# Directions
Put each line of text from the rows below into one numbered list, skipping blank lines and leaving the pictures out.

◆ ◆ ◆

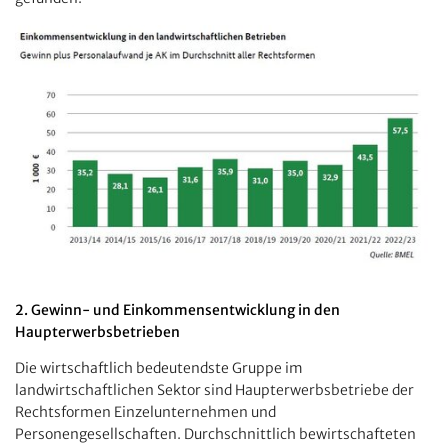
2. Gewinn- und Einkommensentwicklung in den
Haupterwerbsbetrieben
Die wirtschaftlich bedeutendste Gruppe im
landwirtschaftlichen Sektor sind Haupterwerbsbetriebe der
Rechtsformen Einzelunternehmen und
Personengesellschaften. Durchschnittlich bewirtschafteten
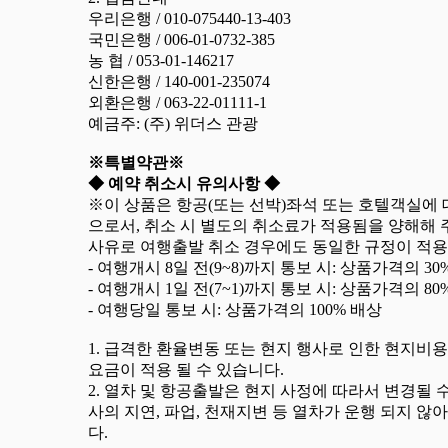
우리은행 / 010-075440-13-403
국민은행 / 006-01-0732-385
농 협 / 053-01-146217
신한은행 / 140-001-235074
외환은행 / 063-22-01111-1
예금주: (주) 위더스 관광
※특별약관※
◆ 예약 취소시 유의사항 ◆
※이 상품은 항공(또는 선박)좌석 또는 호텔객실에 
으로서, 취소 시 별도의 취소료가 적용됨을 양해해 주
사유로 여행출발 취소 경우에도 동일한 규정이 적용
- 여행개시 8일 전(9~8)까지 통보 시: 상품가격의 30
- 여행개시 1일 전(7~1)까지 통보 시: 상품가격의 80
- 여행당일 통보 시: 상품가격의 100% 배상
1. 급격한 환율변동 또는 현지 행사로 인한 현지비
요금이 적용 될 수 있습니다.
2. 열차 및 항공출발은 현지 사정에 따라서 변경될 
사의 지연, 파업, 천재지변 등 열차가 운행 되지 
다.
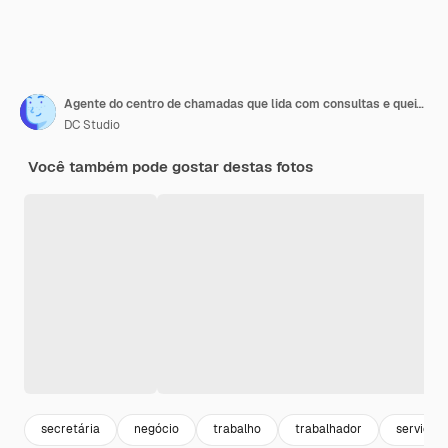
Agente do centro de chamadas que lida com consultas e queixas dos clientes
DC Studio
Você também pode gostar destas fotos
secretária
negócio
trabalho
trabalhador
serviço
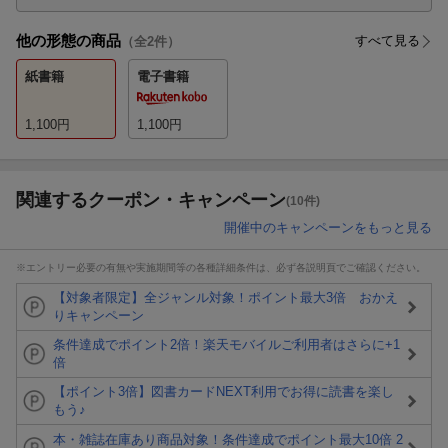
他の形態の商品
すべて見る
（全
2
件）
紙書籍
電子書籍
1,100
円
1,100
円
関連するクーポン・キャンペーン
(10件)
開催中のキャンペーンをもっと見る
※エントリー必要の有無や実施期間等の各種詳細条件は、必ず各説明頁でご確認ください。
【対象者限定】全ジャンル対象！ポイント最大3倍 おかえ
りキャンペーン
条件達成でポイント2倍！楽天モバイルご利用者はさらに+1
倍
【ポイント3倍】図書カードNEXT利用でお得に読書を楽し
もう♪
本・雑誌在庫あり商品対象！条件達成でポイント最大10倍 2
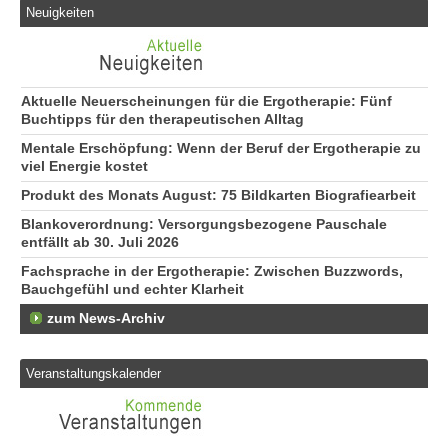
24
Neuigkeiten
Er
an
10
Aktuelle Neuerscheinungen für die Ergotherapie: Fünf
Buchtipps für den therapeutischen Alltag
Mentale Erschöpfung: Wenn der Beruf der Ergotherapie zu
viel Energie kostet
Produkt des Monats August: 75 Bildkarten Biografiearbeit
Blankoverordnung: Versorgungsbezogene Pauschale
entfällt ab 30. Juli 2026
Fachsprache in der Ergotherapie: Zwischen Buzzwords,
Bauchgefühl und echter Klarheit
zum News-Archiv
Veranstaltungskalender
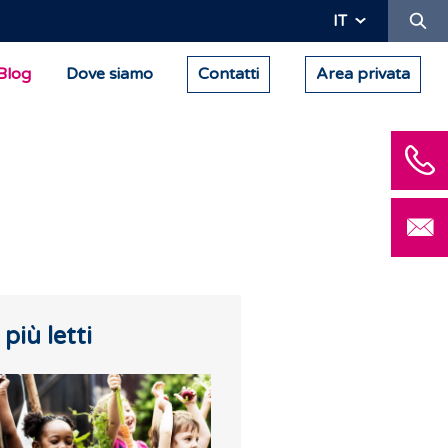
Ric
IT
Blog
Dove siamo
Contatti
Area privata
I più letti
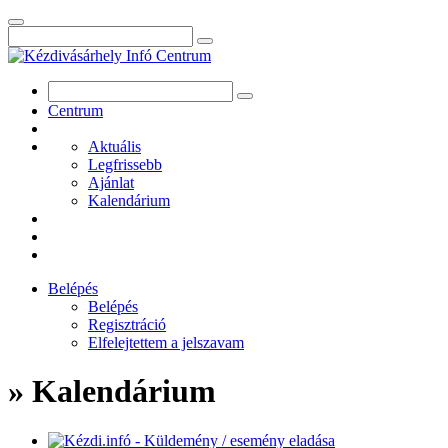
Centrum
Aktuális
Legfrissebb
Ajánlat
Kalendárium
Belépés
Belépés
Regisztráció
Elfelejtettem a jelszavam
» Kalendárium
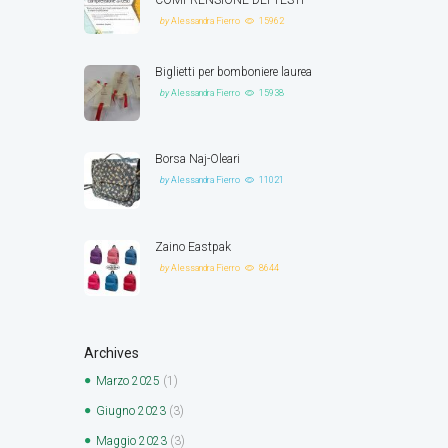
by
Alessandra Fierro
15962
Biglietti per bomboniere laurea
by
Alessandra Fierro
15938
Borsa Naj-Oleari
by
Alessandra Fierro
11021
Zaino Eastpak
by
Alessandra Fierro
8644
Archives
Marzo
2025
(1)
Giugno
2023
(3)
Maggio
2023
(3)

◆ ◆ ◆

# Written solution
1. 2. Gewinn- und Einkommensentwicklung in den
2. Haupterwerbsbetrieben
3. Die wirtschaftlich bedeutendste Gruppe im
4. landwirtschaftlichen Sektor sind Haupterwerbsbetriebe der
5. Rechtsformen Einzelunternehmen und
6. Personengesellschaften. Durchschnittlich bewirtschafteten
7. 우리은행 / 010-075440-13-403
8. 국민은행 / 006-01-0732-385
9. 농 협 / 053-01-146217
10. 신한은행 / 140-001-235074
11. 외환은행 / 063-22-01111-1
12. 예금주: (주) 위더스 관광
13. ※특별약관※
14. ◆ 예약 취소시 유의사항 ◆
15. ※이 상품은 항공(또는 선박)좌석 또는 호텔객실에 
16. 으로서, 취소 시 별도의 취소료가 적용됨을 양해해 주
17. 사유로 여행출발 취소 경우에도 동일한 규정이 적용
18. - 여행개시 8일 전(9~8)까지 통보 시: 상품가격의 30
19. - 여행개시 1일 전(7~1)까지 통보 시: 상품가격의 80
20. - 여행당일 통보 시: 상품가격의 100% 배상
21. 1. 급격한 환율변동 또는 현지 행사로 인한 현지비
22. 요금이 적용 될 수 있습니다.
23. 2. 열차 및 항공출발은 현지 사정에 따라서 변경될 
24. 사의 지연, 파업, 천재지변 등 열차가 운행 되지 
25. 다.
26. Agente do centro de chamadas que lida com consultas e queixas dos clientes
27. DC Studio
28. Você também pode gostar destas fotos
29. secretária
30. negócio
31. trabalho
32. trabalhador
33. serviço
34. 他の形態の商品
35. すべて見る
36. （全
37. 2
38. 件）
39. 紙書籍
40. 電子書籍
41. 1,100
42. 円
43. 1,100
44. 円
45. 関連するクーポン・キャンペーン
46. (10件)
47. 開催中のキャンペーンをもっと見る
48. ※エントリー必要の有無や実施期間等の各種詳細条件は、必ず各説明頁でご確認ください。
49. 【対象者限定】全ジャンル対象！ポイント最大3倍 おかえ
50. りキャンペーン
51. 条件達成でポイント2倍！楽天モバイルご利用者はさらに+1
52. 倍
53. 【ポイント3倍】図書カードNEXT利用でお得に読書を楽し
54. もう♪
55. 本・雑誌在庫あり商品対象！条件達成でポイント最大10倍 2
56. 24
57. Neuigkeiten
58. Er
59. an
60. 10
61. Aktuelle Neuerscheinungen für die Ergotherapie: Fünf
62. Buchtipps für den therapeutischen Alltag
63. Mentale Erschöpfung: Wenn der Beruf der Ergotherapie zu
64. viel Energie kostet
65. Produkt des Monats August: 75 Bildkarten Biografiearbeit
66. Blankoverordnung: Versorgungsbezogene Pauschale
67. entfällt ab 30. Juli 2026
68. Fachsprache in der Ergotherapie: Zwischen Buzzwords,
69. Bauchgefühl und echter Klarheit
70. zum News-Archiv
71. Veranstaltungskalender
72. Ric
73. IT
74. Blog
75. Dove siamo
76. Contatti
77. Area privata
78. I più letti
79. Centrum
80. Aktuális
81. Legfrissebb
82. Ajánlat
83. Kalendárium
84. Belépés
85. Belépés
86. Regisztráció
87. Elfelejtettem a jelszavam
88. » Kalendárium
89. by
90. Alessandra Fierro
91. 15962
92. Biglietti per bomboniere laurea
93. by
94. Alessandra Fierro
95. 15938
96. Borsa Naj-Oleari
97. by
98. Alessandra Fierro
99. 11021
100. Zaino Eastpak
101. by
102. Alessandra Fierro
103. 8644
104. Archives
105. Marzo
106. 2025
107. (1)
108. Giugno
109. 2023
110. (3)
111. Maggio
112. 2023
113. (3)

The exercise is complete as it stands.